La vida al vuelo
por Eli Bravo
viernes, 23 abril 2004

       Algo tuvo que ver la decisión de mis padres de enviarme desde Maracaibo a Caracas en una cesta tejida cuando apenas tenía 6 meses de edad. Eran tiempos cuando nadie sospechaba que un bebé podía esconder una bomba en sus pañales y ser capitán de Avensa era una profesión de cierto glamour. En la puerta del avión mi padre me entregó a una amable aeromoza y al aterrizar mi madre esperaba con el tetero en la mano. Dicen que no lloré en todo el trayecto. Desde entonces me ha fascinado volar, preferiblemente junto a la ventana.

            Asomado y asombrado he comprobado que la tierra no tiene fronteras. Desde allá arriba el planeta es un continuo espectáculo de formas y colores que los hombres se han encargado de dividir, con la consecuente incomodidad de obligarnos a usar pasaporte. Son muchas las imágenes que han quedado en mi memoria, como los blancos picos de los Alpes Suizos cuando viajé solo de Ginebra a Túnez, con apenas 13 años, para descubrir que el árabe era un idioma carraspeado por hombres que beben café y fuman sin parar. También el contraste del aguamarina en las aguas someras de Las Bahamas con el índigo de las profundidades, sobre todo cuando el fondo se precipita en un lugar llamado La Lengua del Océano y pareciera que un ser leviatánico emergió para arañar el lecho marino. En ruta a Tailandia recuerdo haber visto el sol salir dos veces en menos de 24 horas y hay una imagen que no deja de emocionarme cada vez que llego a Venezuela: virar sobre Bonaire y descubrir la seguidilla de bahías en la Cordillera de la Costa. Las voy nombrando como si fuesen un rosario: Cata, Choroní, Chichiriviche, Oricao...

            El avión me resulta un artefacto maravilloso que abordamos por un gusano gigante para ser expulsados horas después en otra realidad. De golpe las calles se desperdigan sin que podamos predecirlas, las voces suenan irreconocibles y pagamos con otra moneda. Gracias al avión, esto que llamamos viaje es en realidad un traslado. Viaje el que se pegaban nuestros bisabuelos en vapor. Para nosotros es un trámite que envuelve, como mayor riesgo, la posibilidad de perder el equipaje o que al pedir pollo, solo haya pasta. Y ciertamente hubo una época cuando comer en el avión era el momento más divertido, pero las aerolíneas se han encargado de negociarnos la cena por un boleto más económico. Por eso hoy en día una bolsita de maní en manos de una azafata malhumorada puede considerarse un altísimo privilegio.

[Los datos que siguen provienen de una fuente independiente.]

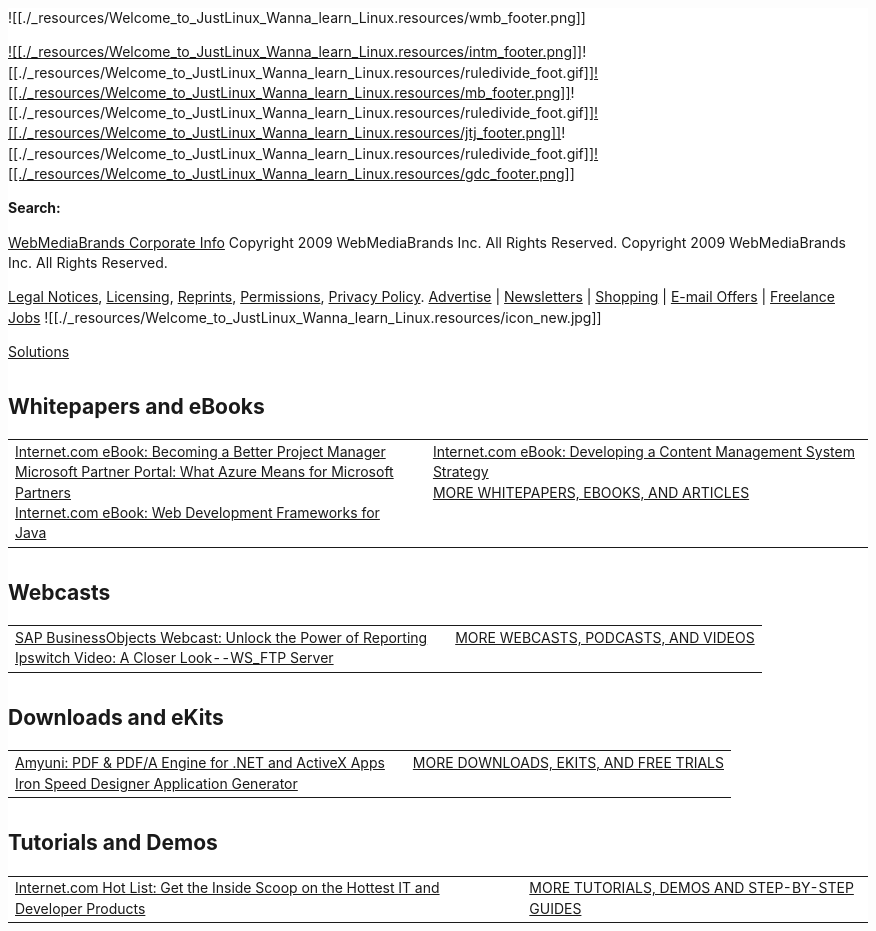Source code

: ![[./_resources/Welcome_to_JustLinux_Wanna_learn_Linux.resources/wmb_footer.png]]

[![[./_resources/Welcome_to_JustLinux_Wanna_learn_Linux.resources/intm_footer.png]]](http://www.internet.com/)![[./_resources/Welcome_to_JustLinux_Wanna_learn_Linux.resources/ruledivide_foot.gif]][![[./_resources/Welcome_to_JustLinux_Wanna_learn_Linux.resources/mb_footer.png]]](http://www.mediabistro.com/)![[./_resources/Welcome_to_JustLinux_Wanna_learn_Linux.resources/ruledivide_foot.gif]][![[./_resources/Welcome_to_JustLinux_Wanna_learn_Linux.resources/jtj_footer.png]]](http://www.justtechjobs.com/)![[./_resources/Welcome_to_JustLinux_Wanna_learn_Linux.resources/ruledivide_foot.gif]][![[./_resources/Welcome_to_JustLinux_Wanna_learn_Linux.resources/gdc_footer.png]]](http://www.graphics.com/)

**Search:**

[WebMediaBrands Corporate Info](http://www.webmediabrands.com/)
Copyright 2009 WebMediaBrands Inc. All Rights Reserved. Copyright 2009 WebMediaBrands Inc. All Rights Reserved.

[Legal Notices](http://www.webmediabrands.com/corporate/legal.html), [Licensing](http://www.webmediabrands.com/corporate/reprints.html#Licensing1), [Reprints](http://www.webmediabrands.com/corporate/reprints.html#Reprints1), [Permissions](http://www.webmediabrands.com/corporate/reprints.html#Permissions), [Privacy Policy](http://www.webmediabrands.com/corporate/privacy/privacypolicy.html).
[Advertise](http://www.internet.com/mediakit) | [Newsletters](http://e-newsletters.internet.com/) | [Shopping](http://www.internetshopper.com/) | [E-mail Offers](http://e-newsletters.internet.com/announcement_list.html) | [Freelance Jobs](http://freelancer.internet.com/) ![[./_resources/Welcome_to_JustLinux_Wanna_learn_Linux.resources/icon_new.jpg]]

[Solutions](http://www.justlinux.com/nhf/Filesystems/Fly_Swapping.html#)

## Whitepapers and eBooks

|     |     |     |
| --- | --- | --- |
| [Internet.com eBook: Becoming a Better Project Manager](http://www.devx.com/ebook/Article/38087)<br>[Microsoft Partner Portal: What Azure Means for Microsoft Partners](http://www.devx.com/MS_Partner/Door/35665)<br>[Internet.com eBook: Web Development Frameworks for Java](http://www.devx.com/ebook/Article/40784) |     | [Internet.com eBook: Developing a Content Management System Strategy](http://www.devx.com/ebook/Article/40319)<br>[MORE WHITEPAPERS, EBOOKS, AND ARTICLES](http://www.devx.com/solutions) |

## Webcasts

|     |     |     |
| --- | --- | --- |
| [SAP BusinessObjects Webcast: Unlock the Power of Reporting](http://www.devx.com/Webcasts/Door/42469)<br>[Ipswitch Video: A Closer Look--WS_FTP Server](http://solutions.internet.com/6036_closerLook) |     | [MORE WEBCASTS, PODCASTS, AND VIDEOS](http://www.devx.com/solutions) |

## Downloads and eKits

|     |     |     |
| --- | --- | --- |
| [Amyuni: PDF & PDF/A Engine for .NET and ActiveX Apps](http://www.devx.com/Amyuni/Door/39454)<br>[Iron Speed Designer Application Generator](http://www.devx.com/IronSpeedVS/Door/17479) |     | [MORE DOWNLOADS, EKITS, AND FREE TRIALS](http://www.devx.com/solutions) |

## Tutorials and Demos

|     |     |     |
| --- | --- | --- |
| [Internet.com Hot List: Get the Inside Scoop on the Hottest IT and Developer Products](http://www.devx.com/HotList/Link/40644) |     | [MORE TUTORIALS, DEMOS AND STEP-BY-STEP GUIDES](http://www.devx.com/solutions) |
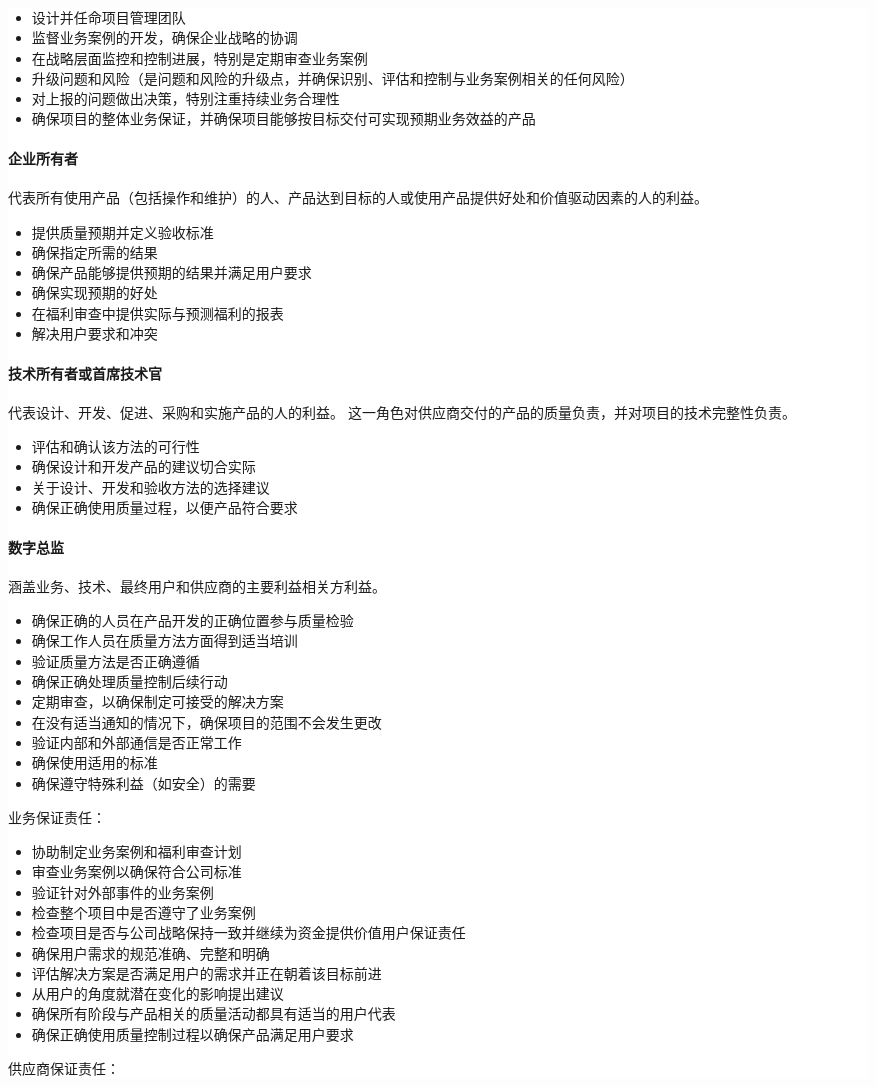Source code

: - 设计并任命项目管理团队
- 监督业务案例的开发，确保企业战略的协调
- 在战略层面监控和控制进展，特别是定期审查业务案例
- 升级问题和风险（是问题和风险的升级点，并确保识别、评估和控制与业务案例相关的任何风险）
- 对上报的问题做出决策，特别注重持续业务合理性
- 确保项目的整体业务保证，并确保项目能够按目标交付可实现预期业务效益的产品

#### 企业所有者

代表所有使用产品（包括操作和维护）的人、产品达到目标的人或使用产品提供好处和价值驱动因素的人的利益。

- 提供质量预期并定义验收标准
- 确保指定所需的结果
- 确保产品能够提供预期的结果并满足用户要求
- 确保实现预期的好处
- 在福利审查中提供实际与预测福利的报表
- 解决用户要求和冲突

#### 技术所有者或首席技术官

代表设计、开发、促进、采购和实施产品的人的利益。 这一角色对供应商交付的产品的质量负责，并对项目的技术完整性负责。

- 评估和确认该方法的可行性
- 确保设计和开发产品的建议切合实际
- 关于设计、开发和验收方法的选择建议
- 确保正确使用质量过程，以便产品符合要求

#### 数字总监

涵盖业务、技术、最终用户和供应商的主要利益相关方利益。

- 确保正确的人员在产品开发的正确位置参与质量检验
- 确保工作人员在质量方法方面得到适当培训
- 验证质量方法是否正确遵循
- 确保正确处理质量控制后续行动
- 定期审查，以确保制定可接受的解决方案
- 在没有适当通知的情况下，确保项目的范围不会发生更改
- 验证内部和外部通信是否正常工作
- 确保使用适用的标准
- 确保遵守特殊利益（如安全）的需要

业务保证责任：

- 协助制定业务案例和福利审查计划
- 审查业务案例以确保符合公司标准
- 验证针对外部事件的业务案例
- 检查整个项目中是否遵守了业务案例
- 检查项目是否与公司战略保持一致并继续为资金提供价值用户保证责任
- 确保用户需求的规范准确、完整和明确
- 评估解决方案是否满足用户的需求并正在朝着该目标前进
- 从用户的角度就潜在变化的影响提出建议
- 确保所有阶段与产品相关的质量活动都具有适当的用户代表
- 确保正确使用质量控制过程以确保产品满足用户要求

供应商保证责任：

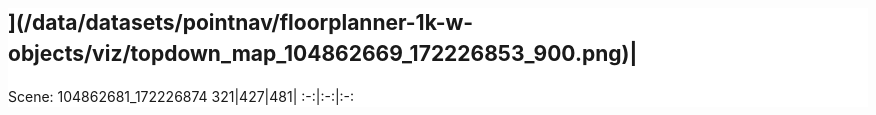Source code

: ](/data/datasets/pointnav/floorplanner-1k-w-objects/viz/topdown_map_104862669_172226853_900.png)|
-----
Scene: 104862681_172226874
321|427|481|
:-:|:-:|:-: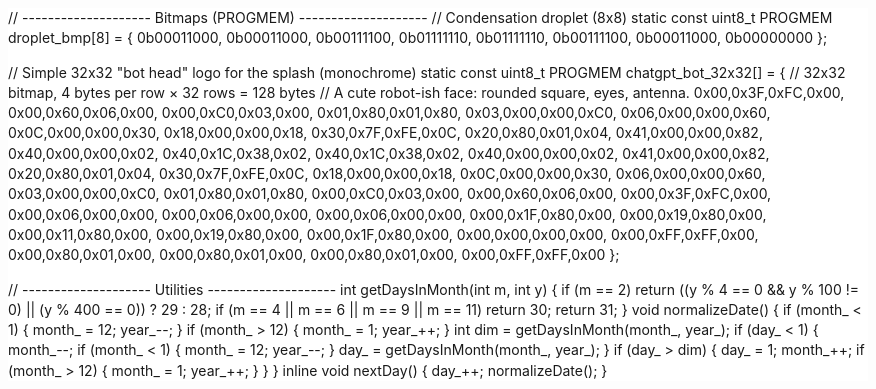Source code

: // -------------------- Bitmaps (PROGMEM) --------------------
// Condensation droplet (8x8)
static const uint8_t PROGMEM droplet_bmp[8] = {
  0b00011000,
  0b00011000,
  0b00111100,
  0b01111110,
  0b01111110,
  0b00111100,
  0b00011000,
  0b00000000
};

// Simple 32x32 "bot head" logo for the splash (monochrome)
static const uint8_t PROGMEM chatgpt_bot_32x32[] = {
  // 32x32 bitmap, 4 bytes per row × 32 rows = 128 bytes
  // A cute robot-ish face: rounded square, eyes, antenna.
  0x00,0x3F,0xFC,0x00,  0x00,0x60,0x06,0x00,
  0x00,0xC0,0x03,0x00,  0x01,0x80,0x01,0x80,
  0x03,0x00,0x00,0xC0,  0x06,0x00,0x00,0x60,
  0x0C,0x00,0x00,0x30,  0x18,0x00,0x00,0x18,
  0x30,0x7F,0xFE,0x0C,  0x20,0x80,0x01,0x04,
  0x41,0x00,0x00,0x82,  0x40,0x00,0x00,0x02,
  0x40,0x1C,0x38,0x02,  0x40,0x1C,0x38,0x02,
  0x40,0x00,0x00,0x02,  0x41,0x00,0x00,0x82,
  0x20,0x80,0x01,0x04,  0x30,0x7F,0xFE,0x0C,
  0x18,0x00,0x00,0x18,  0x0C,0x00,0x00,0x30,
  0x06,0x00,0x00,0x60,  0x03,0x00,0x00,0xC0,
  0x01,0x80,0x01,0x80,  0x00,0xC0,0x03,0x00,
  0x00,0x60,0x06,0x00,  0x00,0x3F,0xFC,0x00,
  0x00,0x06,0x00,0x00,  0x00,0x06,0x00,0x00,
  0x00,0x06,0x00,0x00,  0x00,0x1F,0x80,0x00,
  0x00,0x19,0x80,0x00,  0x00,0x11,0x80,0x00,
  0x00,0x19,0x80,0x00,  0x00,0x1F,0x80,0x00,
  0x00,0x00,0x00,0x00,  0x00,0xFF,0xFF,0x00,
  0x00,0x80,0x01,0x00,  0x00,0x80,0x01,0x00,
  0x00,0x80,0x01,0x00,  0x00,0xFF,0xFF,0x00
};

// -------------------- Utilities --------------------
int getDaysInMonth(int m, int y) {
  if (m == 2) return ((y % 4 == 0 && y % 100 != 0) || (y % 400 == 0)) ? 29 : 28;
  if (m == 4 || m == 6 || m == 9 || m == 11) return 30;
  return 31;
}
void normalizeDate() {
  if (month_ < 1) { month_ = 12; year_--; }
  if (month_ > 12) { month_ = 1; year_++; }
  int dim = getDaysInMonth(month_, year_);
  if (day_ < 1) {
    month_--; if (month_ < 1) { month_ = 12; year_--; }
    day_ = getDaysInMonth(month_, year_);
  }
  if (day_ > dim) {
    day_ = 1; month_++; if (month_ > 12) { month_ = 1; year_++; }
  }
}
inline void nextDay() { day_++; normalizeDate(); }
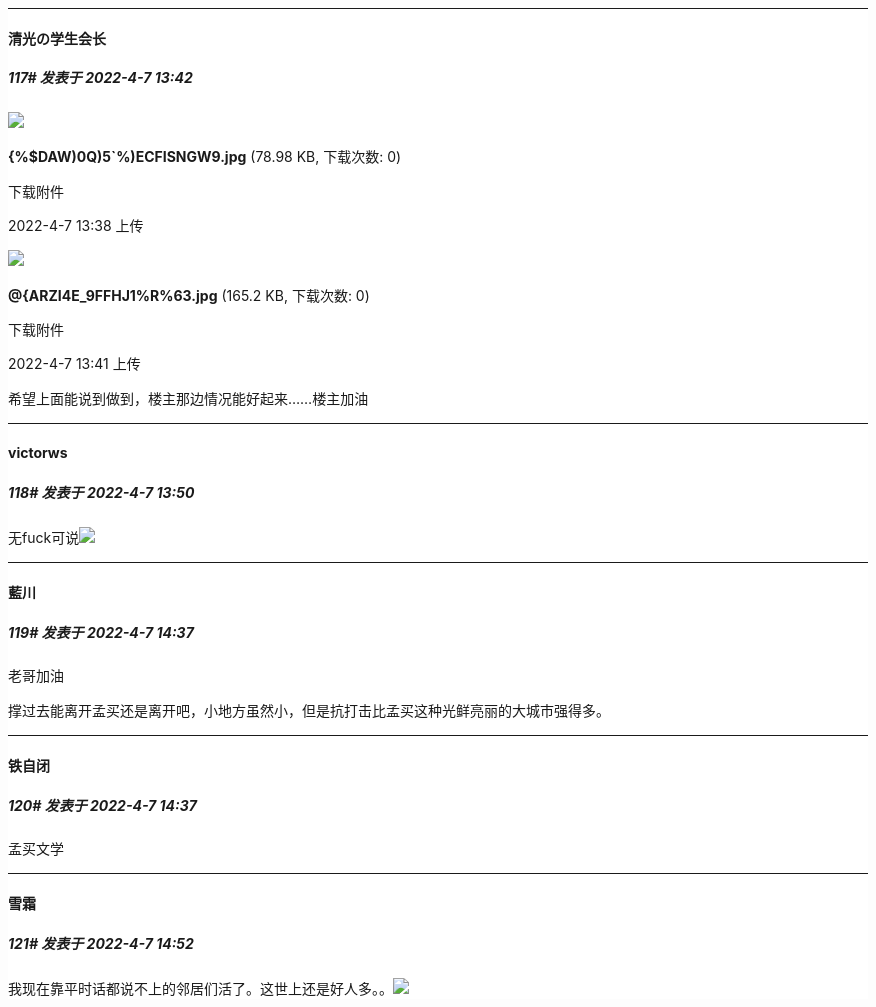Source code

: 
*****

####  清光の学生会长  
##### 117#       发表于 2022-4-7 13:42

<img src="https://img.saraba1st.com/forum/202204/07/133859b6r3umrod37kciot.jpg" referrerpolicy="no-referrer">

<strong>{%$DAW)0Q)5`%)ECFISNGW9.jpg</strong> (78.98 KB, 下载次数: 0)

下载附件

2022-4-7 13:38 上传

<img src="https://img.saraba1st.com/forum/202204/07/134130i1eqc5so5w1oyoyx.jpg" referrerpolicy="no-referrer">

<strong>@{ARZI4E_9FFHJ1%R%63.jpg</strong> (165.2 KB, 下载次数: 0)

下载附件

2022-4-7 13:41 上传

希望上面能说到做到，楼主那边情况能好起来……楼主加油

*****

####  victorws  
##### 118#       发表于 2022-4-7 13:50

无fuck可说<img src="https://static.saraba1st.com/image/smiley/face2017/004.gif" referrerpolicy="no-referrer">



*****

####  藍川  
##### 119#       发表于 2022-4-7 14:37

老哥加油

撑过去能离开孟买还是离开吧，小地方虽然小，但是抗打击比孟买这种光鲜亮丽的大城市强得多。

*****

####  铁自闭  
##### 120#       发表于 2022-4-7 14:37

孟买文学



*****

####  雪霜  
##### 121#       发表于 2022-4-7 14:52

我现在靠平时话都说不上的邻居们活了。这世上还是好人多。。<img src="https://static.saraba1st.com/image/smiley/face2017/138.png" referrerpolicy="no-referrer">
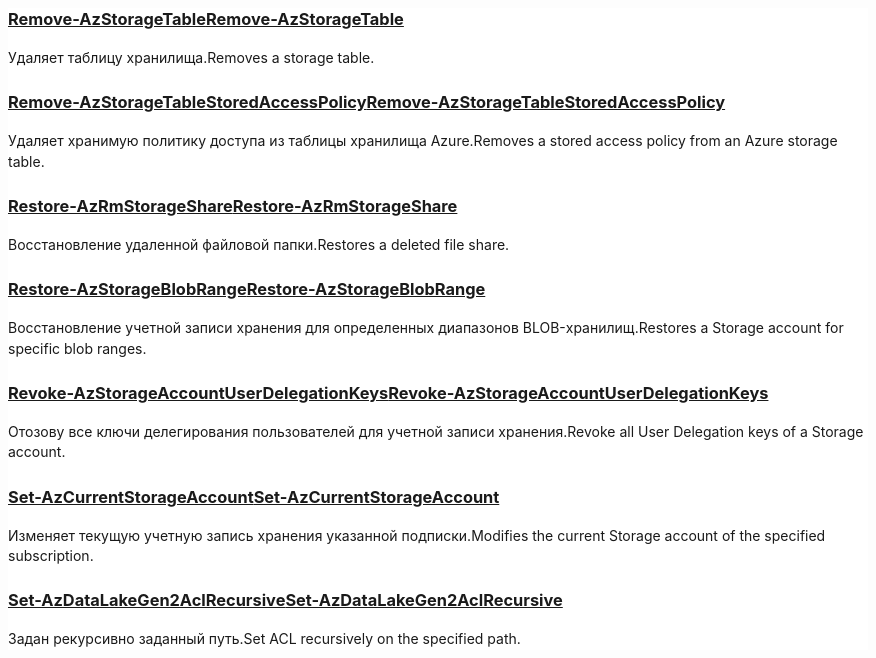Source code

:### [<span data-ttu-id="73452-306">Remove-AzStorageTable</span><span class="sxs-lookup"><span data-stu-id="73452-306">Remove-AzStorageTable</span></span>](Remove-AzStorageTable.md)
<span data-ttu-id="73452-307">Удаляет таблицу хранилища.</span><span class="sxs-lookup"><span data-stu-id="73452-307">Removes a storage table.</span></span>

### [<span data-ttu-id="73452-308">Remove-AzStorageTableStoredAccessPolicy</span><span class="sxs-lookup"><span data-stu-id="73452-308">Remove-AzStorageTableStoredAccessPolicy</span></span>](Remove-AzStorageTableStoredAccessPolicy.md)
<span data-ttu-id="73452-309">Удаляет хранимую политику доступа из таблицы хранилища Azure.</span><span class="sxs-lookup"><span data-stu-id="73452-309">Removes a stored access policy from an Azure storage table.</span></span>

### [<span data-ttu-id="73452-310">Restore-AzRmStorageShare</span><span class="sxs-lookup"><span data-stu-id="73452-310">Restore-AzRmStorageShare</span></span>](Restore-AzRmStorageShare.md)
<span data-ttu-id="73452-311">Восстановление удаленной файловой папки.</span><span class="sxs-lookup"><span data-stu-id="73452-311">Restores a deleted file share.</span></span>

### [<span data-ttu-id="73452-312">Restore-AzStorageBlobRange</span><span class="sxs-lookup"><span data-stu-id="73452-312">Restore-AzStorageBlobRange</span></span>](Restore-AzStorageBlobRange.md)
<span data-ttu-id="73452-313">Восстановление учетной записи хранения для определенных диапазонов BLOB-хранилищ.</span><span class="sxs-lookup"><span data-stu-id="73452-313">Restores a Storage account for specific blob ranges.</span></span>

### [<span data-ttu-id="73452-314">Revoke-AzStorageAccountUserDelegationKeys</span><span class="sxs-lookup"><span data-stu-id="73452-314">Revoke-AzStorageAccountUserDelegationKeys</span></span>](Revoke-AzStorageAccountUserDelegationKeys.md)
<span data-ttu-id="73452-315">Отозову все ключи делегирования пользователей для учетной записи хранения.</span><span class="sxs-lookup"><span data-stu-id="73452-315">Revoke all User Delegation keys of a Storage account.</span></span>

### [<span data-ttu-id="73452-316">Set-AzCurrentStorageAccount</span><span class="sxs-lookup"><span data-stu-id="73452-316">Set-AzCurrentStorageAccount</span></span>](Set-AzCurrentStorageAccount.md)
<span data-ttu-id="73452-317">Изменяет текущую учетную запись хранения указанной подписки.</span><span class="sxs-lookup"><span data-stu-id="73452-317">Modifies the current Storage account of the specified subscription.</span></span>

### [<span data-ttu-id="73452-318">Set-AzDataLakeGen2AclRecursive</span><span class="sxs-lookup"><span data-stu-id="73452-318">Set-AzDataLakeGen2AclRecursive</span></span>](Set-AzDataLakeGen2AclRecursive.md)
<span data-ttu-id="73452-319">Задан рекурсивно заданный путь.</span><span class="sxs-lookup"><span data-stu-id="73452-319">Set ACL recursively on the specified path.</span></span>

            En estos tiempos que corren subir al avión es como pasar un examen de buena conducta. Bajo la política de que todo cortauñas es un arma blanca, nos hemos visto obligados a hacer interminables colas, descalzarnos y sonreír cuando el oficial de inmigración pregunta por enésima vez ¿cuál es el propósito de su viaje? Como el cuerpo se acostumbra a todo la única alternativa es el estoicismo, so pena de ser fichado como terrorista cuando el plan era ser recibido como turista. Es verdad, antes era más cómodo volar, así que podemos agradecerle las actuales incomodidades a los fanáticos que prefieren meter un jet por las ventanas de un rascacielos y a los gobiernos paranoicos que han logrado hacer de la seguridad un inmenso negocio con dividendos electorales. Ahora resulta que todos somos un peligro en potencia.

             A pesar de todo esto, nada me quita el placer de volar. Poder cambiar de cultura y comida en unas cuantas horas es mucho mejor que saltar en pocos segundos de una página a otra por Internet. Una cartomántica le dijo a mi madre, antes de nacer, que su hijo sería muy pata caliente. Y parece que acertó, solo que en lugar de emprenderla por el mundo a pie, buena parte de los viajes han sido sentado en un avión. ¿Será que ella quiso decir nalga caliente?

            Esta columna la escribo a 30 mil pies de altura, sobre República Dominicana. La película es fatal y hay turbulencia. La mitad de los pasajeros duermen, quizás sueñan con la vida que dejaron allá abajo.